Die Zeit für virtuelle Realitäten könnte noch kommen
War’s das also schon mit dem Metaverse, bevor es überhaupt losging? Abwarten lautet die Losung, denn die Zeit für virtuelle Realitäten könnte in der Tat noch kommen. Allerdings nicht angeführt von Meta sondern wie so oft von Apple. Es scheint ein offenes Branchengeheimnis, dass der iPhone-Produzent am 5. Juni im Rahmen der Entwicklerkonferenz WWDC eine eigene Brille vorstellen wird. Der Name für das Betriebssystem xrOS wurde kürzlich angemeldet. Wie die VR/AR-Brille aussieht und funktionieren wird, ist noch nicht bekannt. Aber der Tech-Gigant aus Cupertino hat in den letzten Jahrzehnten immer wieder bewiesen, dass er in der Lage ist, Produktkategorien, die andere vielleicht schon vorher erfunden haben, mainstreamtauglich und erfolgreich zu machen. Das hat mit MP3-Playern, Tablets, Smartphones und zuletzt Smartwatches und Bluetooth-Earbuds jeweils exzellent funktioniert.
Wie sich Apple die Welt der Augmented, Mixed beziehungsweise Virtual Reality vorstellt, könnte also interessant werden und einige Eckpfeiler für den zukünftigen Markt definieren.
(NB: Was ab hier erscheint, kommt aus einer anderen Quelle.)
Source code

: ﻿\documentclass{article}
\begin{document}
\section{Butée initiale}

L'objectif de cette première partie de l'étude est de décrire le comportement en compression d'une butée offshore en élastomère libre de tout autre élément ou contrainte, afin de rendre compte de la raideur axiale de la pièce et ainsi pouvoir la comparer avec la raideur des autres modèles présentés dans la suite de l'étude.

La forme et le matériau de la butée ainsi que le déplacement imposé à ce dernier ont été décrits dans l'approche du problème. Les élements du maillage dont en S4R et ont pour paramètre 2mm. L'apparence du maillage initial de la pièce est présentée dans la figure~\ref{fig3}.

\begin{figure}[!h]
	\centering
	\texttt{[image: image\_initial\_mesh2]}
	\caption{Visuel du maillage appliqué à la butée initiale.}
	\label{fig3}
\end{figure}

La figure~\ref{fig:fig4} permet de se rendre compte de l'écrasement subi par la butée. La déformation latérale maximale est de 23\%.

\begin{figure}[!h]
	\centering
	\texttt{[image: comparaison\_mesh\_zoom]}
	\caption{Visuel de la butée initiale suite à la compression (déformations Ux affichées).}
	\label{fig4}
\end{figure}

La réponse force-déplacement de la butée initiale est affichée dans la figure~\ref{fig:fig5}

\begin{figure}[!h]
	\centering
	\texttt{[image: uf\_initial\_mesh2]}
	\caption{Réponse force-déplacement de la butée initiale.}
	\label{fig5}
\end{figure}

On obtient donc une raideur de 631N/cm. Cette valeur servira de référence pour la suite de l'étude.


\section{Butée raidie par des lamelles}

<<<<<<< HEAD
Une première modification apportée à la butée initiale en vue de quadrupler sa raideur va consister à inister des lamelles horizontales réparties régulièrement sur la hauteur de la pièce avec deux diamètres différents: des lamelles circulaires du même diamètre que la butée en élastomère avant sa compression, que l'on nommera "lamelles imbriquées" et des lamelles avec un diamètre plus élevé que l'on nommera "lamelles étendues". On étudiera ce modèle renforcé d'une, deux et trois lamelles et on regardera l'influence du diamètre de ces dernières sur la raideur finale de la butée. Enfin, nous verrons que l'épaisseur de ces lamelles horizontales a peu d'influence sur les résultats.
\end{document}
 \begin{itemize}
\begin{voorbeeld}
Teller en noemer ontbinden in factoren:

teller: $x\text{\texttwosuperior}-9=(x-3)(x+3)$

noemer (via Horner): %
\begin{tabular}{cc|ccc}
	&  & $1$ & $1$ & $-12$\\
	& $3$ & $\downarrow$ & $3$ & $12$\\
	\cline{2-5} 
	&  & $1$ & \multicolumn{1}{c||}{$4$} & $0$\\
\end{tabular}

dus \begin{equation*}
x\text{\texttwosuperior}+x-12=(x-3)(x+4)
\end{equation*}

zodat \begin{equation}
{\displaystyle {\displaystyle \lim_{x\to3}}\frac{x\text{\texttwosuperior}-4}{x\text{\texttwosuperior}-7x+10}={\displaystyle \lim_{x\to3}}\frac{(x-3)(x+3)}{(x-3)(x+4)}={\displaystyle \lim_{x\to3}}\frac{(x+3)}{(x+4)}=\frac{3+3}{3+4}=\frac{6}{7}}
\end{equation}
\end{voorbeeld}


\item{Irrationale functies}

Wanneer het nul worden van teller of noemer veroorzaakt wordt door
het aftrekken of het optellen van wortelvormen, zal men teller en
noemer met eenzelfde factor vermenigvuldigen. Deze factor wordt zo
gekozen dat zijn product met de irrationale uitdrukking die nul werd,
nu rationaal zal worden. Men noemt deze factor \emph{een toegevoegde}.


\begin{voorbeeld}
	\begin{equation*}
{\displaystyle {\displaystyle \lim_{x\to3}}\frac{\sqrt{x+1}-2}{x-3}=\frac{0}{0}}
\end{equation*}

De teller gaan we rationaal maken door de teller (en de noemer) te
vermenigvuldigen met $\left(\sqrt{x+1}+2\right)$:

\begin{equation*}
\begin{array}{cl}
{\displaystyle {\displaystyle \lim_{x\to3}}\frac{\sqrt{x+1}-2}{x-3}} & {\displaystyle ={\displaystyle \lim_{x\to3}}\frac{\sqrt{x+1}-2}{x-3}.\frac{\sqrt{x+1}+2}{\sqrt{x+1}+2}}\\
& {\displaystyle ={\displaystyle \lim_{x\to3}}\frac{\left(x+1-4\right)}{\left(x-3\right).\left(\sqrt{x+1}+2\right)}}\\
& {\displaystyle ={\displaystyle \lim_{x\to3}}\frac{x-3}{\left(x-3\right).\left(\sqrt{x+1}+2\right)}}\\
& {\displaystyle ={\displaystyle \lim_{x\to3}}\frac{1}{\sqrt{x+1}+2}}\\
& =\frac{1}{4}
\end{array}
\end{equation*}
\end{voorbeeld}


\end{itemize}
Mit Games tut sich Apple traditionsgemäß immer ein bisschen schwer. Was wird es also dann sein?
Auch sind VR-Brillen, wenn sie technisch gut sein wollen, recht kostspielige Geräte. Insider berichten, dass für Apple alleine die Produktion bis zu 1.500 Dollar kosten könnte. Ob eine Apple-Brille für 3.000 Dollar oder mehr dann zum Massenhit taugt, wird man sehen müssen. Eine Frage, die für Mark Zuckerberg auch nicht ganz uninteressant sein dürfte.